LB: Do you think lowering drug spending is necessarily a bad goal?
CG: I think the goal of lowering spending is a bad goal. I think the goal of high-value spending is a good goal. With all healthcare spending, the idea is not that we want to lower spending, the idea is that we want value for money. Even the idea that 18% is ‘too much of GDP to spend on healthcare’ is a misnomer. The idea is that we want to get the best value we can.
LB: To what extent does industry research and development drive innovation? What role does the government play?

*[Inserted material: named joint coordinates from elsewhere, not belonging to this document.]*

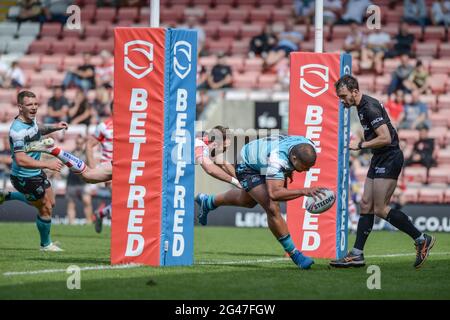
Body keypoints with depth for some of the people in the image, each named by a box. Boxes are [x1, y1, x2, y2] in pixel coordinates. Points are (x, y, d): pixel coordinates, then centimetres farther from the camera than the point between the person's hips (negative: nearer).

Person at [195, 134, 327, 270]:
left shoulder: (308, 147, -27)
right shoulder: (277, 159, -48)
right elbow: (274, 193, -57)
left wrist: (289, 170, 8)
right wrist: (303, 191, -63)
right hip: (247, 166, -8)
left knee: (247, 202, 32)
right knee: (272, 208, -23)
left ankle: (207, 201, 60)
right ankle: (295, 254, -10)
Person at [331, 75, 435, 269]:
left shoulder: (370, 107, -19)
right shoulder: (362, 106, 13)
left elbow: (385, 138, -25)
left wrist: (361, 145, -17)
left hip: (389, 159, -10)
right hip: (379, 160, 10)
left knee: (380, 209, -9)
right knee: (366, 205, 6)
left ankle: (422, 240, 1)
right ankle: (356, 255, 7)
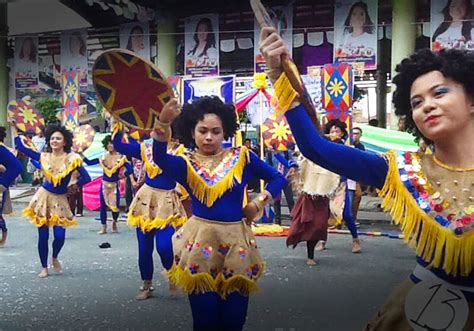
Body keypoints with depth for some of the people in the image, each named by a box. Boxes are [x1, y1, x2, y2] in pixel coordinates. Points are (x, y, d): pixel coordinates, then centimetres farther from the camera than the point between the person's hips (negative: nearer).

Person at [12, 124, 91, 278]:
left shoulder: (72, 159, -9)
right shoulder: (44, 156, -2)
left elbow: (86, 178, -12)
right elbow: (21, 146, 3)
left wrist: (71, 186, -4)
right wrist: (13, 126, 3)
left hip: (59, 200, -1)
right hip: (43, 197, 1)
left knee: (60, 236, -8)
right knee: (43, 236, 2)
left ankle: (55, 258, 25)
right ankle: (44, 267, 20)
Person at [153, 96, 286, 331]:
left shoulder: (242, 157, 2)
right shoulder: (186, 164, -2)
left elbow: (278, 178, 11)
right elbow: (160, 158, -24)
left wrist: (258, 203, -1)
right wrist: (163, 123, -40)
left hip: (235, 241, 1)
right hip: (200, 241, -1)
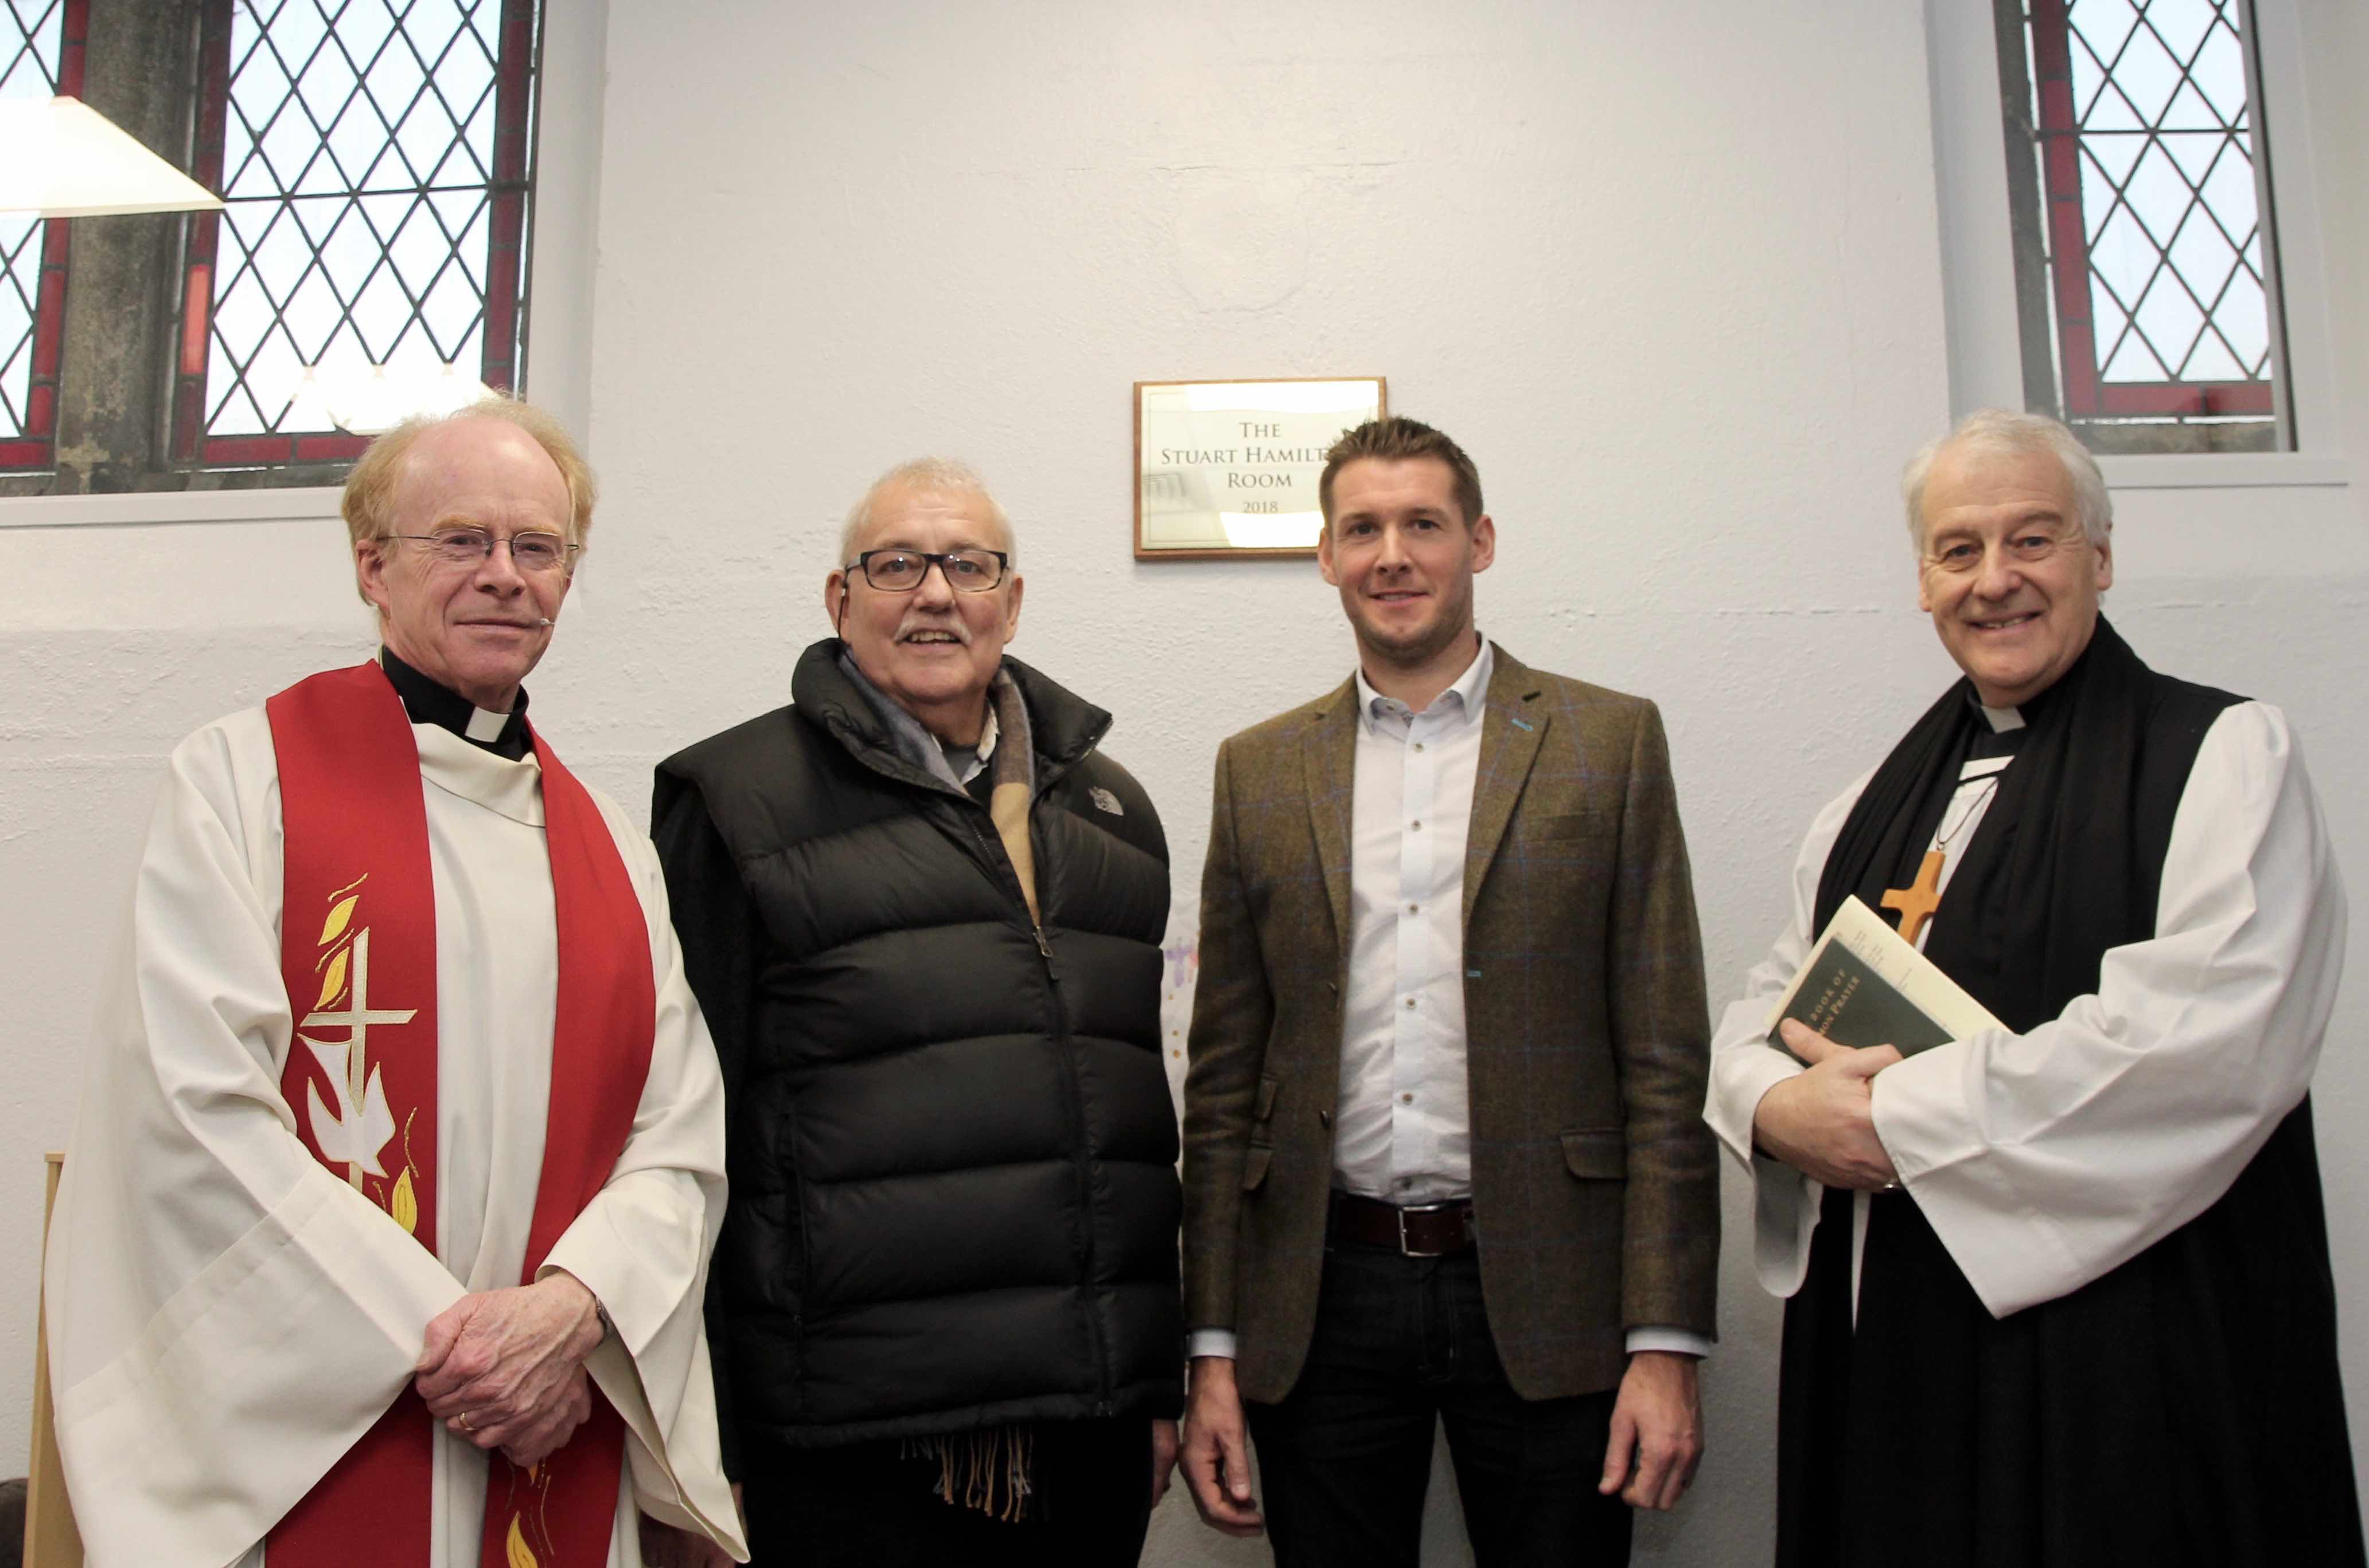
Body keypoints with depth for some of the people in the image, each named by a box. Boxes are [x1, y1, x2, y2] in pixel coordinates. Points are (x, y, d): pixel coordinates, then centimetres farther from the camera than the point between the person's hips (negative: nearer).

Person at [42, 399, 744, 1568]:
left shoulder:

CG: I think the government has a very particular role in the development of drugs right now, which is to fund basic science research. I think there they’re solving a market failure. Early-stage research has a lack of ‘appropriability’ that leads to an under-provision of it in the market. It’s quite hard to patent advances in our understanding of basic science, so I think the National Institutes of Health really has a vital role in helping us with those types of basic science advances. On the commercialization side, I think the government has much less of a role. I think we should rely more on the private market there because trying to pick the winners of what is likely to be the right drug development process is a herculean task. Even private firms, the large pharma firms that people think about, have largely stopped investing in early-stage drug development. That has been primarily the domain of small biotech companies, with the goal of those companies being they will sell their product to someone who will take it to market. The fact that private firms have chosen to move away from early-stage development gives me all the more caution that the government is the right body for directing how we want to think about drug development dollars.
LB: How do you think the increasing prevalence of biotech firms and venture capital in the drug development process will affect the market?
CG: It’s reasonable to think that the type of early-stage money that’s currently available for pharma will be a bit more mobile across sectors. We have venture capital firms that fund early-stage development, and those funds are often quite specialized. But the money they’re investing is not their money, it’s the money given to them to try to generate a high return, and the people who are trusting firms with that money can move their funds to a more promising sector if biotech returns go down. The venture capital people in biotech are very interested in developing new cures. I don’t doubt that. I doubt whether the people providing the actual capital are wed to biopharma as a sector, as opposed to looking for where they can maximize their return on investment. So that mobility could be greater now than in the past when big pharma firms dominated research and development.